PROSA | La degradación se volvió el pan de la cuarentena. Otra vez, los susurros en su oreja

25/07/2020 - 12:04 am

Estaba sentenciada al distanciamiento social en casa de su abuela. No había querido nombrar el terror que le provocaba una presencia que se colaba por la puerta del cuarto; que se recostaba en mitad de la noche entre las cobijas de ella, y que poco a poco había optado por tornar, de la caricia fugitiva, hacia la violencia. Una noche, la despertó la asfixia y su cuello oprimido y a punto de reventar entre las manos del aparecido. La amenaza sigilosa.

Resguardarse es lo que dictaron los Santos y los Justos desde el orden celestial de la conferencia mañanera. Esto es el paraíso, y aquí las cosas permanecen estáticas, oprimidas bajo una discreta violencia que no tarda en estallar.

Por Fernanda Mora Triay

Ciudad de México, 25 de julio (SinEmbargo).- El paraíso está lleno de cosas que no podemos cambiar… —creyó haber leído en un manga, una vez, hace tiempo, poco antes de que el mundo se pusiera de patas pa’rriba, todavía más volteado, todavía más cerdo. En primer lugar está el hambre; no hay nada qué hacer con el hambre.

Si no hubiera perdido el trabajo de manicurista en el pequeño estudio de uñas sobre Avenida Tláhuac —en donde las habilidades “mujeriles” que tanta obscena segregación le habían causado toda la vida, ahora resultaban indispensables, y además, le habían dado chance de sentirse persona en la jodida existencia; con sus trazos de diosa delicada y clarividente, nadie sabía como ella lo que iba bien y lo que iba mal sobre un diseño de acrílico, fluoresente, recubierto de glitter y gelish, otra suerte hubiera corrido por sus miembros de hada.

Ahora, estaba sentenciada al distanciamiento social en la casa de su abuela, pues con qué ojos iba a pagar la renta del cuchitril donde vivía en los Reyes Culhuacán, y no sólo eso, sino que había tenido que volver a llamarse Manuel.
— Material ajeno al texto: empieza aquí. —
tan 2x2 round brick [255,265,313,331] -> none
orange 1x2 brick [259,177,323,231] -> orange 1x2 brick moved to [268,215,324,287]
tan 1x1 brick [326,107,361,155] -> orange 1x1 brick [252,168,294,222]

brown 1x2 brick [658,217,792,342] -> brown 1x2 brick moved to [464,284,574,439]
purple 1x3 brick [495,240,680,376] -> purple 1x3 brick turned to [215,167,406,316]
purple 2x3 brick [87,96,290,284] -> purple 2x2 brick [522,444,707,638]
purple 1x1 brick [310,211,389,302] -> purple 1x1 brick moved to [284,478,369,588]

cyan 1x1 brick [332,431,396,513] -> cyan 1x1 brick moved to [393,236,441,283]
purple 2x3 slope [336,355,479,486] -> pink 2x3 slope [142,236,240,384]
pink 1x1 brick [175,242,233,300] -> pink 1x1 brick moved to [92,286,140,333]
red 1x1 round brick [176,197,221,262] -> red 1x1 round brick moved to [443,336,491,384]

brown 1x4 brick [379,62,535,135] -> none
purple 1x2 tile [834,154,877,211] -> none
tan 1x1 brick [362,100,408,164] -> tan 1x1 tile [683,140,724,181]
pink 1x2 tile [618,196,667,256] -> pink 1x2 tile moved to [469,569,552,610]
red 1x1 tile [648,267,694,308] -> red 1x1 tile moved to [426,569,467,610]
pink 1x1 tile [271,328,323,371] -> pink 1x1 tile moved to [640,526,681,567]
Los insultos, los pequeños puntapiés de sus hermanos bajo la mesa, la degradación de verlos sostener un lápiz erguido, sobre su asiento, cada que iba a tomar lugar sobre una silla o en el sillón, se hicieron el pan de la cuarentena.

Resguardarse es lo que dictaron los Santos y los Justos, primero en los noticieros y luego desde el orden celestial de la conferencia mañanera. Guarecer lejos del reino de los vivos para mantenernos a salvo. Esto es, dijeron, el paraíso, hermanas y hermanos, y aquí las cosas permanecen estáticas, oprimidas bajo una discreta violencia que no tarda en estallar.

En segundo lugar, pensó, está el miedo. No hay mucho qué hacer con mi miedo. Ni con el miedo que me tienen, ni con el miedo que les tengo. Más aún, no había querido nombrar el terror que le provocaba una presencia terrible que se colaba por la puerta del cuarto que ocupaba en aquella casa extranjera; que se metía y se recostaba en mitad de la noche, alguna veces, entre las cobijas de ella, pero que poco a poco había optado por tornar, de la ternura y la caricia fugitiva, hacia la violencia.

Una noche, la despertó la asfixia y su cuello oprimido y a punto de reventar entre las manos del aparecido. Otra vez, la revivieron los golpes y la amenaza sigilosa de unos susurros en su oreja. ¿Y con la muerte? ¿Acaso no hay nada que hacer con su muerte, que presentía como una cosa que muy pronto iba a suceder? Estar lejos del mundo de los vivos la hizo, no sólo reconciliarse con la inminencia de la muerte, sino que, acaso, la preparó para el golpe que estaba a punto de soltar. Mejor aún, si éste la desterraba definitivamente del reino de los cielos.